§ Extract:
• • • • •

From mboxrd@z Thu Jan  1 00:00:00 1970
Return-Path: <owner-linux-mm@kvack.org>
Received: from mail-pa0-f70.google.com (mail-pa0-f70.google.com [209.85.220.70])
	by kanga.kvack.org (Postfix) with ESMTP id C2EC76B007E
	for <linux-mm@kvack.org>; Wed,  1 Jun 2016 20:24:37 -0400 (EDT)
Received: by mail-pa0-f70.google.com with SMTP id di3so26416774pab.0
        for <linux-mm@kvack.org>; Wed, 01 Jun 2016 17:24:37 -0700 (PDT)
Received: from lgeamrelo12.lge.com (LGEAMRELO12.lge.com. [156.147.23.52])
        by mx.google.com with ESMTP id sn1si14520787pac.215.2016.06.01.17.24.35
        for <linux-mm@kvack.org>;
        Wed, 01 Jun 2016 17:24:36 -0700 (PDT)
Date: Thu, 2 Jun 2016 09:25:19 +0900
From: Minchan Kim <minchan@kernel.org>
Subject: Re: [PATCH v7 11/12] zsmalloc: page migration support
Message-ID: <20160602002519.GB1736@bbox>
References: <1464736881-24886-1-git-send-email-minchan@kernel.org>
 <1464736881-24886-12-git-send-email-minchan@kernel.org>
 <574EEC96.8050805@suse.cz>
MIME-Version: 1.0
In-Reply-To: <574EEC96.8050805@suse.cz>
Content-Type: text/plain; charset="us-ascii"

• • • • •

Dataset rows
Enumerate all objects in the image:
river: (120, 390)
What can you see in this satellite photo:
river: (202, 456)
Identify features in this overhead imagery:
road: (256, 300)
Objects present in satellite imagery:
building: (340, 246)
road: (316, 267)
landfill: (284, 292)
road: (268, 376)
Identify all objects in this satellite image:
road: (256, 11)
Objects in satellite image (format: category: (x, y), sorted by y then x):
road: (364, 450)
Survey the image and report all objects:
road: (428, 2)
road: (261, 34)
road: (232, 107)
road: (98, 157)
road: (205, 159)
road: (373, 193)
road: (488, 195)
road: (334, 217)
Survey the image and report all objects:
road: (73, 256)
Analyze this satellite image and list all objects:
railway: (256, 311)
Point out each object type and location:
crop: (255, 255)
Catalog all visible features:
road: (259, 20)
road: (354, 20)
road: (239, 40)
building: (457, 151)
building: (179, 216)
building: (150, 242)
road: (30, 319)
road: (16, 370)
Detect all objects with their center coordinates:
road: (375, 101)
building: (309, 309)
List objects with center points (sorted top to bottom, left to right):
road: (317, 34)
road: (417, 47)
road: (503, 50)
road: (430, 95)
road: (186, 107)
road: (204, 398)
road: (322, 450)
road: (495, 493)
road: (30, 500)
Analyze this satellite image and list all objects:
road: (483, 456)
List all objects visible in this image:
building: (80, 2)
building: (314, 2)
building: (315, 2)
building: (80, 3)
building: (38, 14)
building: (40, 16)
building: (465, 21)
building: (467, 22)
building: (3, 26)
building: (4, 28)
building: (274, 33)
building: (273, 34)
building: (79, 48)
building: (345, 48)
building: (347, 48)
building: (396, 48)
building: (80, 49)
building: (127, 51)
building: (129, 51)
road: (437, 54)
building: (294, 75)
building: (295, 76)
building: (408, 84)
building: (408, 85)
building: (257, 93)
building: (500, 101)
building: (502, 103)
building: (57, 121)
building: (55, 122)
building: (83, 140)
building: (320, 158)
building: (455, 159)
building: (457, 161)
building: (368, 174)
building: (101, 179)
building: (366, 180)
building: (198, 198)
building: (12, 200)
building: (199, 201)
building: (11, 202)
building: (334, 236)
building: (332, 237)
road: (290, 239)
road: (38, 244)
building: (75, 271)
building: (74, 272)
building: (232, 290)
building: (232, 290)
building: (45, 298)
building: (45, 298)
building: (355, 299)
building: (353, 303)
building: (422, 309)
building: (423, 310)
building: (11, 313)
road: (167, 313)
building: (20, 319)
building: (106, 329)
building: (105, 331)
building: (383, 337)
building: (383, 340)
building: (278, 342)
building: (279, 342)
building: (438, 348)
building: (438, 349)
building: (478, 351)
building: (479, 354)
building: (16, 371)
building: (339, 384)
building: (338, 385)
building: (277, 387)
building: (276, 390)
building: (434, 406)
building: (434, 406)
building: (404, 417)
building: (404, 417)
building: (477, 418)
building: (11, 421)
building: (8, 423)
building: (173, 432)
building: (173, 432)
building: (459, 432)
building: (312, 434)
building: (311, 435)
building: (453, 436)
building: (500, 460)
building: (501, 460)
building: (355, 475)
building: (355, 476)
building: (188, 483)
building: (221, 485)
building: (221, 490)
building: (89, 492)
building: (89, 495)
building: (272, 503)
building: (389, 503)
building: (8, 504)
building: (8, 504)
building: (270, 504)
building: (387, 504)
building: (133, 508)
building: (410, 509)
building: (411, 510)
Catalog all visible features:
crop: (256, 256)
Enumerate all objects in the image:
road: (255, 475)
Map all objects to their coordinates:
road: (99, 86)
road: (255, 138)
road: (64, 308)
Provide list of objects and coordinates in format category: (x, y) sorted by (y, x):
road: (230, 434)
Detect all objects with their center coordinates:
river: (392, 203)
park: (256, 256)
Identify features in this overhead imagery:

• • • • •

§ What this exercise asks:
1. Condense the paragraph of the mail header that begins "From mboxrd@z" into a bulleted list of its main facts.
2. Output the lines of the listing from the line with "Map all objects" through the last line of the listing as a numbered list, leaving out blank lines.
The mail header and the listing are unrelated to each other.

§ Completed exercise:
1.
- Sender: Minchan Kim <minchan@kernel.org>
- Date: Thu, 2 Jun 2016 09:25:19 +0900
- Subject: Re: [PATCH v7 11/12] zsmalloc: page migration support
- Recipient list: linux-mm@kvack.org (return path owner-linux-mm@kvack.org)
- Message-ID: <20160602002519.GB1736@bbox>, in reply to <574EEC96.8050805@suse.cz>
- Route: lgeamrelo12.lge.com, then mx.google.com, then mail-pa0-f70.google.com, then kanga.kvack.org, where it arrived Wed, 1 Jun 2016 20:24:37 -0400 (EDT)
- Format: MIME 1.0, plain text, us-ascii character set

2.
1. Map all objects to their coordinates:
2. road: (99, 86)
3. road: (255, 138)
4. road: (64, 308)
5. Provide list of objects and coordinates in format category: (x, y) sorted by (y, x):
6. road: (230, 434)
7. Detect all objects with their center coordinates:
8. river: (392, 203)
9. park: (256, 256)
10. Identify features in this overhead imagery:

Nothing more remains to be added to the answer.